Hejka wpisujcie swoje ulubiopne teksty, ja już niewiel pamiętam ale te dwa najbardziej mi utkwiły w pamięci
"Gazu Kiler! Spierdalaj! - Jakie spierdalaj? Sam spierdalaj z tym bufetem bo mi tapicerke zapackasz"
"Ile 300 dolarów? - No - Upujałeś? Co ja mam sobie za to kupic? Waciki?

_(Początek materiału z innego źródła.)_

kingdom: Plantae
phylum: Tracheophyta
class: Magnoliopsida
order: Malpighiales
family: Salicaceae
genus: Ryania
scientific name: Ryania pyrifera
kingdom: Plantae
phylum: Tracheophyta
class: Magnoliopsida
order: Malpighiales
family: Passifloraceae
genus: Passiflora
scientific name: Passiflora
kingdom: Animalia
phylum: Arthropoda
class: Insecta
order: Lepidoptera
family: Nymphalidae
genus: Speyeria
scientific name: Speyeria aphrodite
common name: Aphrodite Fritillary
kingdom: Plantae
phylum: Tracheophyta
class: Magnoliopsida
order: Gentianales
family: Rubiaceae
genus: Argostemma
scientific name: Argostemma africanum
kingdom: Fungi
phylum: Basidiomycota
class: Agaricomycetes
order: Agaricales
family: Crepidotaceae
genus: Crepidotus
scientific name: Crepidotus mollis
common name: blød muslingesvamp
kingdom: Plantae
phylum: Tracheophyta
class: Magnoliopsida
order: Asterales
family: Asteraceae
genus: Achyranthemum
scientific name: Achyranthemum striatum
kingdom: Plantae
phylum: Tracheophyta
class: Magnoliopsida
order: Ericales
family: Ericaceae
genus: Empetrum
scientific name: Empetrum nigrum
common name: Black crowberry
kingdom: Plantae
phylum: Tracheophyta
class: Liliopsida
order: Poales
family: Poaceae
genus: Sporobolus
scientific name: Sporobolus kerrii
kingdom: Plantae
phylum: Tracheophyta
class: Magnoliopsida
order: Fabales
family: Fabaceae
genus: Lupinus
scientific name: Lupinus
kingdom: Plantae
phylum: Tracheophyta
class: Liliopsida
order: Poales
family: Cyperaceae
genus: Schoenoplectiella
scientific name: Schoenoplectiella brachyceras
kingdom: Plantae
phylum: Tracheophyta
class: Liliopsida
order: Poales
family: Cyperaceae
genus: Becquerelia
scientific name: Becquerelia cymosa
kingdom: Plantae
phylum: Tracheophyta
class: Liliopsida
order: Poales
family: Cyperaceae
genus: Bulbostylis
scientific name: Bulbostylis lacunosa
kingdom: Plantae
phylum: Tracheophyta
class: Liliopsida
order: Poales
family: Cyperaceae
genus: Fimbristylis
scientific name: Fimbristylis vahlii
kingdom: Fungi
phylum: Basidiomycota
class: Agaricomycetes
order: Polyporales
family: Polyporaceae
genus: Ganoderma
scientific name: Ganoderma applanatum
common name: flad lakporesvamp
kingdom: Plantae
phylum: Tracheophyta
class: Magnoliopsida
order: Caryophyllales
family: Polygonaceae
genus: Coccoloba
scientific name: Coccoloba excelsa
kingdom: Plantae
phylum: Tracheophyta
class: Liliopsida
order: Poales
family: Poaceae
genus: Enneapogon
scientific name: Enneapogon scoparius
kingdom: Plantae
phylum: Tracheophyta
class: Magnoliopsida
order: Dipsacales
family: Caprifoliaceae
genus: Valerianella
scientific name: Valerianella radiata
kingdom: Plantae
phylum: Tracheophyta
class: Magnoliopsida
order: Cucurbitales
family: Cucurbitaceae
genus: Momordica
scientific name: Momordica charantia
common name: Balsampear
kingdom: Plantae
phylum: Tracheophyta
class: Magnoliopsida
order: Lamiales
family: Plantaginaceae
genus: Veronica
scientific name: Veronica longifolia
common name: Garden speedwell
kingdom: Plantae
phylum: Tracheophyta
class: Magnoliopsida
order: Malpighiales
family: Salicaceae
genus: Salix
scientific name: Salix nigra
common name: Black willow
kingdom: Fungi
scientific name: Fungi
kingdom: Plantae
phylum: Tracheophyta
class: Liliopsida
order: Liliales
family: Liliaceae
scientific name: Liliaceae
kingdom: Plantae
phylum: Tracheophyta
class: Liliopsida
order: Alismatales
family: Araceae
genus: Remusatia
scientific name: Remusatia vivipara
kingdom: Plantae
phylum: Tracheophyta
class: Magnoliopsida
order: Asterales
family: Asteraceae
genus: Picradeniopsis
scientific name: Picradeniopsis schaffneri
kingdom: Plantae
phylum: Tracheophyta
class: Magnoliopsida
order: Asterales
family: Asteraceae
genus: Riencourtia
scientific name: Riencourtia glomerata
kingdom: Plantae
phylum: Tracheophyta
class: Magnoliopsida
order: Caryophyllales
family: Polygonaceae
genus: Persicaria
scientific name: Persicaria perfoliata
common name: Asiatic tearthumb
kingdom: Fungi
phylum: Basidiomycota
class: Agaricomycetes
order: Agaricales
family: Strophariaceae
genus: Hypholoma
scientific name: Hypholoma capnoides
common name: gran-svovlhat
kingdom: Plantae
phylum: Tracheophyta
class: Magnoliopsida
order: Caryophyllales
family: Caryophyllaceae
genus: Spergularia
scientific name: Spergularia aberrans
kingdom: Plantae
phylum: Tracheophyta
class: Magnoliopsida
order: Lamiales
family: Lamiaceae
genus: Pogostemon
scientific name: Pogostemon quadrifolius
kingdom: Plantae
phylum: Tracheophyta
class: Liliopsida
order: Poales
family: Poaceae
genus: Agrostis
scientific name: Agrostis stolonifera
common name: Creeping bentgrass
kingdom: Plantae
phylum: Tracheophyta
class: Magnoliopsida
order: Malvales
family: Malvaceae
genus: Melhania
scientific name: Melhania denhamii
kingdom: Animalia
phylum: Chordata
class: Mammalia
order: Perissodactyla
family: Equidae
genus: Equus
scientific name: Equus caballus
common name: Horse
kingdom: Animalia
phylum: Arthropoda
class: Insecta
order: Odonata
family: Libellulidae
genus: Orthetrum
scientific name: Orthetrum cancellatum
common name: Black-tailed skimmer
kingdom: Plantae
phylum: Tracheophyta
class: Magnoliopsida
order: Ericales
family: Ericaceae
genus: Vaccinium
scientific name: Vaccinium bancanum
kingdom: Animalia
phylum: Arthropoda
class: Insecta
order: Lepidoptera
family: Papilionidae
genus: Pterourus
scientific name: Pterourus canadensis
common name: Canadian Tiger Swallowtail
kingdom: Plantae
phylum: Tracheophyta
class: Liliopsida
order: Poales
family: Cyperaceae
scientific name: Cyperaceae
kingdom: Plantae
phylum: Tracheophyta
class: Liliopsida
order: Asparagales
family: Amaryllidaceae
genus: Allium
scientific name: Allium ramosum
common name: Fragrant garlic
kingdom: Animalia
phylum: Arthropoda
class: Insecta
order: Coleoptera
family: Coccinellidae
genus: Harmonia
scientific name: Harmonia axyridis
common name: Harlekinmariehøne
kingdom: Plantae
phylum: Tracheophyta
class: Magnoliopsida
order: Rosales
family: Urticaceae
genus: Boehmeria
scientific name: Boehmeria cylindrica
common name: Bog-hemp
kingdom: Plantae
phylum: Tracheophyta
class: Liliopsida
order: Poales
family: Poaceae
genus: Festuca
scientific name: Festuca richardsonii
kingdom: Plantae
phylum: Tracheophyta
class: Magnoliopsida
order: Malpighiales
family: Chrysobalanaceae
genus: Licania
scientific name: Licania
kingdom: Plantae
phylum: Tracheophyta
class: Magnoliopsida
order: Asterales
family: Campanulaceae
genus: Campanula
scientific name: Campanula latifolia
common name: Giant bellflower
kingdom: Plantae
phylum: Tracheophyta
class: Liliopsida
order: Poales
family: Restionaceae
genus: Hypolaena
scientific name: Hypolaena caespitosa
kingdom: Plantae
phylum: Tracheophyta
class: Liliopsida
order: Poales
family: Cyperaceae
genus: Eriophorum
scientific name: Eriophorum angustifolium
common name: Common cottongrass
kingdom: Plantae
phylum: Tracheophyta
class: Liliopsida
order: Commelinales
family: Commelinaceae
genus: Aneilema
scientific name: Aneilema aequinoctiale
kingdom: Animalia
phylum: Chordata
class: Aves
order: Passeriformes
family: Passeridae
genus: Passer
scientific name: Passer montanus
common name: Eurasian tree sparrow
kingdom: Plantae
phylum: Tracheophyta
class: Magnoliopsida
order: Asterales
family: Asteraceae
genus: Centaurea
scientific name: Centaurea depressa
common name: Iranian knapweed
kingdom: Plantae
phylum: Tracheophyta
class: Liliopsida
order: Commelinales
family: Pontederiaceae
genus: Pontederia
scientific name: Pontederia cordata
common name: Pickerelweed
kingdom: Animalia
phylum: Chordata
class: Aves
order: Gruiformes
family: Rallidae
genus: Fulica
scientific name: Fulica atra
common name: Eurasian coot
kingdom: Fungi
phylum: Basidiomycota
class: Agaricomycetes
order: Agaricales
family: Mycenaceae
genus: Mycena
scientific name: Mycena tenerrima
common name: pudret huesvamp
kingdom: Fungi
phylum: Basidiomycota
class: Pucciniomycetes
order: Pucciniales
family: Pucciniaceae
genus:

Nie pamiętam za bardzo, ale postaram się coś wymyślić...
***
- Myślisz, cwaniaczku, że z piątego przykazania możesz sobie robić spółkę z ograniczoną odpowiedzialnością?!?
***
- Kijów, 1989 rok. Piękna ukraińska jesień. Czterech urodzonych morderców uzbrojonych po zęby, a ja sam jeden z moich wiernym kałachem...
- No i co, udało się?
- Niestety, poległem.
***
- To ma być Kiler? To jakaś popierdółka, a nie Kiler
- Sam jesteś popierdółka! Obżartuch na krzywy ryj!
***
- Od tej pory, Ryba, masz mieć w dupie paragrafy!
- Mogę?
- Musisz! Masz być jak bulterier!
- Będę!
- Jak wściekły byk, jak chrabąszcz, jak gajowy, jak Tommy Lee Jones w "Ściganym"!
- BĘDĘ!!!
- No! To spieprzaj.
***
Kiler, trzysta dolarów? Ochujałeś? Co ja sobie za to kupię? Waciki?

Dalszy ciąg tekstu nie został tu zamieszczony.